This is how the birth of Jesus the Messiah came about:
His mother Mary was pledged to be married to Joseph,
but before they came together,
she was found to be pregnant through the Holy Spirit.
Matthew 1:18 (NIV)
Because Joseph her husband was faithful to the law, and yet did not want to expose her to public disgrace, he had in mind to divorce her quietly. Matthew 1:19 (NIV)
All we know of our Lord’s legal father is that he was a righteous man, dearly loved Mary, and was submissive to God’s “mysterious ways”. We believe he was dead when our Lord was crucified because Jesus passed the care of Mary to the beloved disciple. Had this righteous man Joseph been alive he would certainly have had the responsibility of Mary’s care.
Joseph was called on to become the legal father of the baby Mary was carrying. But before the angel came to him and explained what was happening to Mary, he seemed to have spent agonizing days pondering what to do.
He had the legal right to have Mary stoned for what appeared to be sin. His love for Mary fought his desire to see the law fulfilled in having her stoned.
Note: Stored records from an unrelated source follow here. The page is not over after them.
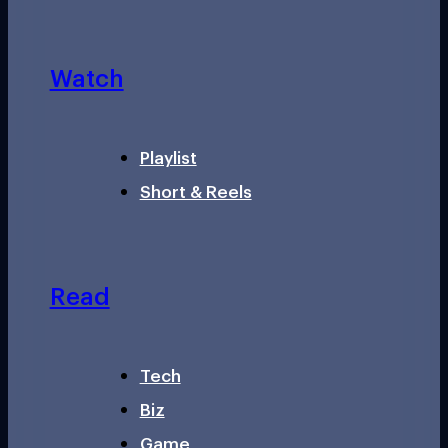
Watch
Playlist
Short & Reels
Read
Tech
Biz
Game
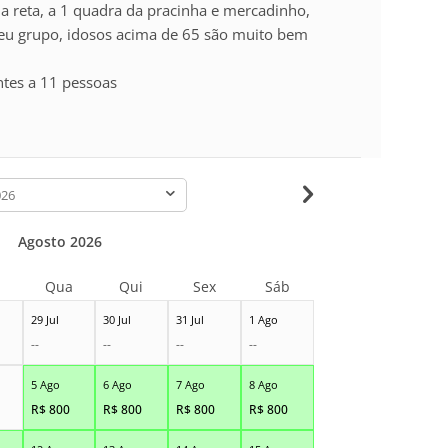
a reta, a 1 quadra da pracinha e mercadinho,
seu grupo, idosos acima de 65 são muito bem
ntes a 11 pessoas
-
Agosto 2026
Qua
Qui
Sex
Sáb
29 Jul
30 Jul
31 Jul
1 Ago
--
--
--
--
5 Ago
6 Ago
7 Ago
8 Ago
R$
800
R$
800
R$
800
R$
800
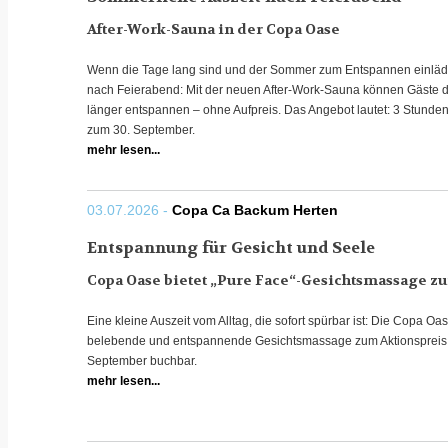
After-Work-Sauna in der Copa Oase
Wenn die Tage lang sind und der Sommer zum Entspannen einlädt, 
nach Feierabend: Mit der neuen After-Work-Sauna können Gäste d
länger entspannen – ohne Aufpreis. Das Angebot lautet: 3 Stunden
zum 30. September.
mehr lesen...
03.07.2026 -
Copa Ca Backum Herten
Entspannung für Gesicht und Seele
Copa Oase bietet „Pure Face“-Gesichtsmassage z
Eine kleine Auszeit vom Alltag, die sofort spürbar ist: Die Copa O
belebende und entspannende Gesichtsmassage zum Aktionspreis v
September buchbar.
mehr lesen...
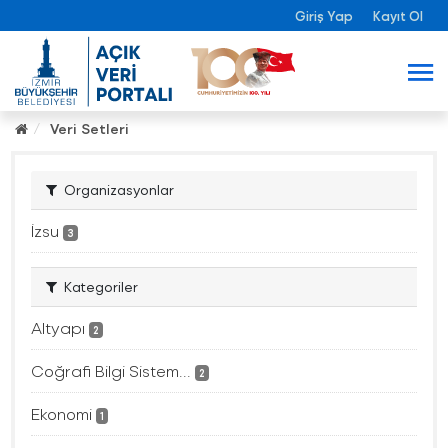
Giriş Yap
Kayıt Ol
Veri Setleri
Organizasyonlar
İzsu
3
Kategoriler
Altyapı
2
Coğrafi Bilgi Sistem...
2
Ekonomi
1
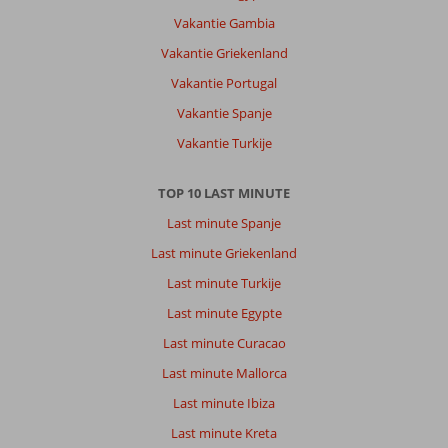
Vakantie Gambia
Vakantie Griekenland
Vakantie Portugal
Vakantie Spanje
Vakantie Turkije
TOP 10 LAST MINUTE
Last minute Spanje
Last minute Griekenland
Last minute Turkije
Last minute Egypte
Last minute Curacao
Last minute Mallorca
Last minute Ibiza
Last minute Kreta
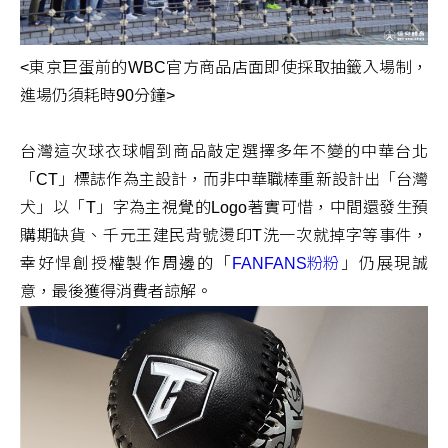
<東京巨蛋前的WBC官方商品店面即使採取抽籤入場制，
進場仍須耗時90分鐘>
台灣這次球衣球帽到商品敲定選擇多年不變的中華台北
「CT」標誌作為主設計，而非中華職棒重新設計出「台灣
犬」以「T」字為主視覺的Logo著實可惜，中間還發生預
購期缺貨、千元王建民背號燙印T洗一次就掉字等事件，
幸好悍創授權製作周邊的「
FANFANS粉粉
」仍展現誠
意，最後獲得消費者諒解。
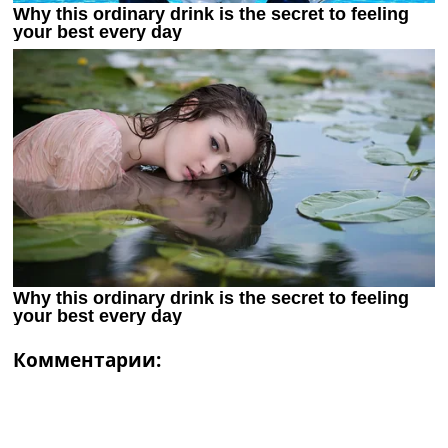
Комментарии:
So he decided to quietly dismiss her and give her a writ of divorcement. We can hardly imagine the heartache he endured for days or weeks struggling with the scandal that was apparent but not real.
So Joseph was gracious to Mary as he decided on the divorce route to solve the moral issue. It was then that an angel appeared to Joseph and told him that God was calling on him to walk a road less travelled. He was to take Mary as his wife and the baby as his son. Joseph obeyed and walked a different road to others as he obeyed the Lord.
Then the Lord was gracious to both of them as He arranged for the census from Rome that sent them to Bethlehem. They stayed there a couple of years and then fled to Egypt (Matthew 2:13-18) and spent time there until mad Herod the Great—who threatened the boy’s life—died. Spending several years away from Nazareth would cause the gossip to die a natural death and allow the couple with their remarkable son to return.
So the parents of our Lord were given grace to cope with their situation that was different from others. Such is the way of the Lord. When He calls on us to walk the road less travelled, He gives grace enough for the day we live (Deuteronomy 33:25). We are not given grace for tomorrow’s problems—until tomorrow is today. Grace comes when needed, not when wanted. Satisfy yourself with the aid that meets today’s need. When tomorrow’s problem comes, the faithful God we serve has promised to meet with us and minister into our situation.
Calm yourself with the knowledge that the Good Shepherd is just a step ahead of you as you travel this different road. He shall supply all your need (Philippians 4:19) as promised. Keep your eyes focused on the Good Shepherd and not on the problem. You will never walk alone if your faith is in the crucified One.